As a physician, you have a stake in the culture of your care team and the influence needed to change it. if you find that interpersonal conflicts are contributing to dissatisfaction and inefficiency, identifying the root cause is the first step to helping your team move past problems and perform at a higher level. Ask yourself if the core issue is one of these:
1. Bad behavior is tolerated. If leaders fail to hold individuals accountable for inappropriate or disrespectful behavior or substandard performance, the whole team suffers.
2. The team is overworked. Stress, fatigue, and pressure remove our filters and can trigger fight-or-flight responses. Consider whether you or others are overestimating what people can reasonably accomplish and do what you can to get them the help they need.

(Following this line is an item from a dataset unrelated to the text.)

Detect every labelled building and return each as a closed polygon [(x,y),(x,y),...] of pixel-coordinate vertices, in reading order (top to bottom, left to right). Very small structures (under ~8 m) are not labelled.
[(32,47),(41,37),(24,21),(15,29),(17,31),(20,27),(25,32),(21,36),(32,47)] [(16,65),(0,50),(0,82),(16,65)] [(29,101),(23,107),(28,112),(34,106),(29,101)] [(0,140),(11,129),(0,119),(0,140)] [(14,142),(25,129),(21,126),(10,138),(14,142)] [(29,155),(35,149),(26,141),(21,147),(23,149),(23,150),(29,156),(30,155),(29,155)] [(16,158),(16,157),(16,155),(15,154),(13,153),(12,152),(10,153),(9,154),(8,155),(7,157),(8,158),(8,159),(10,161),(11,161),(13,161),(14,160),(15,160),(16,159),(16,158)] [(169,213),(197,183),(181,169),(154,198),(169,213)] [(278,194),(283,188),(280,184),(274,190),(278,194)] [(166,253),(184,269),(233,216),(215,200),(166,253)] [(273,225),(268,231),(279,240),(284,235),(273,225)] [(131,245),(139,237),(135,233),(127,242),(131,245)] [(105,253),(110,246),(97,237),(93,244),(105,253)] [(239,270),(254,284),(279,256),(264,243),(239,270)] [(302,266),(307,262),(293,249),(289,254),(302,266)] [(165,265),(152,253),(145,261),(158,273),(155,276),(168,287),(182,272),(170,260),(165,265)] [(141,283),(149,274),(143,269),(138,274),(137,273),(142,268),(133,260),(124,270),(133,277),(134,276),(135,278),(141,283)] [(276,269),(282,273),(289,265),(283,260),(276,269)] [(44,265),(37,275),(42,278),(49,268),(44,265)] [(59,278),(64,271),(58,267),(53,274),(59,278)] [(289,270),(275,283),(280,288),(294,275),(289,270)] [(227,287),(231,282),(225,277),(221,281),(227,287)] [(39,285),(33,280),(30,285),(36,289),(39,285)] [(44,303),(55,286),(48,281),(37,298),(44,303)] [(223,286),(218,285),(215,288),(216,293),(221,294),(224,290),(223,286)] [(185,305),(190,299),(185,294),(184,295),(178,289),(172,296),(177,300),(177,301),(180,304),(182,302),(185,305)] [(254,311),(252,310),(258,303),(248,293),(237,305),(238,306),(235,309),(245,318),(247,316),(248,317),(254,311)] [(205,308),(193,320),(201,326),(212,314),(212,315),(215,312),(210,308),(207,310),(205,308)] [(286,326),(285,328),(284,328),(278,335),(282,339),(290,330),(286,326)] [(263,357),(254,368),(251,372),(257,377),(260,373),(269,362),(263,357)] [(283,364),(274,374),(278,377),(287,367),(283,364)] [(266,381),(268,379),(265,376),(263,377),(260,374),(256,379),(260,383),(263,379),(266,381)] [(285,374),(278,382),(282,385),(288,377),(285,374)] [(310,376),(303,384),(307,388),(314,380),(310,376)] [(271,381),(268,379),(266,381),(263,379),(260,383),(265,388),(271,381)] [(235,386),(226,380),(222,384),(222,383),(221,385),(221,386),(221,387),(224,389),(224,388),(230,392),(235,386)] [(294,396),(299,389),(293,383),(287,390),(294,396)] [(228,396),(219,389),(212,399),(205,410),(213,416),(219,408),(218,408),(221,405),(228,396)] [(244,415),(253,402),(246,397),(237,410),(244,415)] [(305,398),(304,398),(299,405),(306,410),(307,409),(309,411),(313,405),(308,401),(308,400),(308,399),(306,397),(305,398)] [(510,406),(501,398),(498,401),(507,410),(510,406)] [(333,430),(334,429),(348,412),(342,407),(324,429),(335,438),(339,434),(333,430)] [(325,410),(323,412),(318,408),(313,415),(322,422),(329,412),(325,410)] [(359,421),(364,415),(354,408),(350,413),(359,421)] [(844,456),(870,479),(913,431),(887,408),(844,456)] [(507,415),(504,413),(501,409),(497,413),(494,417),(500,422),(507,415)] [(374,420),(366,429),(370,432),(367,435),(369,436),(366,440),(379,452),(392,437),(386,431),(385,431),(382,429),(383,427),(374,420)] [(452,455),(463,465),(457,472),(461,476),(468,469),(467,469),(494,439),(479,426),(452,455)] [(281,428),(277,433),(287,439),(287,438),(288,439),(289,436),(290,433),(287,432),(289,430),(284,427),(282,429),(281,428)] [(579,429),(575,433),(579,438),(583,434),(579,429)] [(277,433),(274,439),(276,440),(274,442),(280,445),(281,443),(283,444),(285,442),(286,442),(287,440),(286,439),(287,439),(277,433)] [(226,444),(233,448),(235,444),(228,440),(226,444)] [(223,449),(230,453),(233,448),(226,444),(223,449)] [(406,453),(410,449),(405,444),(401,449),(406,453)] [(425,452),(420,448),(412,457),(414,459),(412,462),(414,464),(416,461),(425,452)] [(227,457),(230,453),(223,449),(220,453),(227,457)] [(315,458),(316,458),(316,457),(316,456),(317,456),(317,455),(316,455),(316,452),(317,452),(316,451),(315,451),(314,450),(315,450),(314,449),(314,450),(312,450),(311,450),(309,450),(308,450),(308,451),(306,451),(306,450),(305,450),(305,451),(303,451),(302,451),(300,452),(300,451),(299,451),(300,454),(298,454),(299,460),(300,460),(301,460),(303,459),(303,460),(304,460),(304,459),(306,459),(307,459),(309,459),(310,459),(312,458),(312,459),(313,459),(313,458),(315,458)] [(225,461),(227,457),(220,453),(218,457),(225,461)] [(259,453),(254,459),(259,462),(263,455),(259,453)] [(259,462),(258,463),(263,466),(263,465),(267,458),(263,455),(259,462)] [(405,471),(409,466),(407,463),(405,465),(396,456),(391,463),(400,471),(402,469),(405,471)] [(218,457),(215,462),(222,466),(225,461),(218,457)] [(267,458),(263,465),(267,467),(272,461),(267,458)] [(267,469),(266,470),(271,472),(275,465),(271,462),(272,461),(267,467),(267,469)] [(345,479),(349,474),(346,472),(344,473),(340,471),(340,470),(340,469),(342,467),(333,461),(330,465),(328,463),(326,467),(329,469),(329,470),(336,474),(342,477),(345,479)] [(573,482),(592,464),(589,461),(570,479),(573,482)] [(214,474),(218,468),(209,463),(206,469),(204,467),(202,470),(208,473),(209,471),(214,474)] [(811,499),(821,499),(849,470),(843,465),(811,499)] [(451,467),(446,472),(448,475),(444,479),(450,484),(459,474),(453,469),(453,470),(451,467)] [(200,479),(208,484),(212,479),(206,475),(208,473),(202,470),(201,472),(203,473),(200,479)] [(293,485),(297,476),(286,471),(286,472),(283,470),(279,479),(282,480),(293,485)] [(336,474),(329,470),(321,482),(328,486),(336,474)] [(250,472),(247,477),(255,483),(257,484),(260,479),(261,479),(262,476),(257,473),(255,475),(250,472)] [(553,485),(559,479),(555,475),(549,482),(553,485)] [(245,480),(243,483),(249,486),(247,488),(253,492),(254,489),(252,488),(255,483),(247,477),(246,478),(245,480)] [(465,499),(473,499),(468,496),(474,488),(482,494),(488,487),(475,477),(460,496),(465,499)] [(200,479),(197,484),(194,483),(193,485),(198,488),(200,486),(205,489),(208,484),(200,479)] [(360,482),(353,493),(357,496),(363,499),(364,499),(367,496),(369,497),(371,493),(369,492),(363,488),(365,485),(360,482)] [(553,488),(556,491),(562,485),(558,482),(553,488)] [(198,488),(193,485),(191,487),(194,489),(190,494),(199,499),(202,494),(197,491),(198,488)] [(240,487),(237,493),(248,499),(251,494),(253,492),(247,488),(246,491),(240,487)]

3. Someone has a toxic personality. Is there one person on the team who, if he or she were to leave, would largely make the problems go away? If so, the person’s manager needs to be aware of the issue and actively engaged in addressing it.
4. Team members don’t know or don’t trust one another. You spend a lot of time working closely together, but if the members of your care team don’t interact with each other beyond the duties and tasks of their jobs, you rarely get a glimpse of each other's humanity. Find ways to create nonwork interaction at work, such as celebrating birthdays or sharing photos. When stronger relationships develop and trust grows, team members may be less afraid to ask for help and admit mistakes.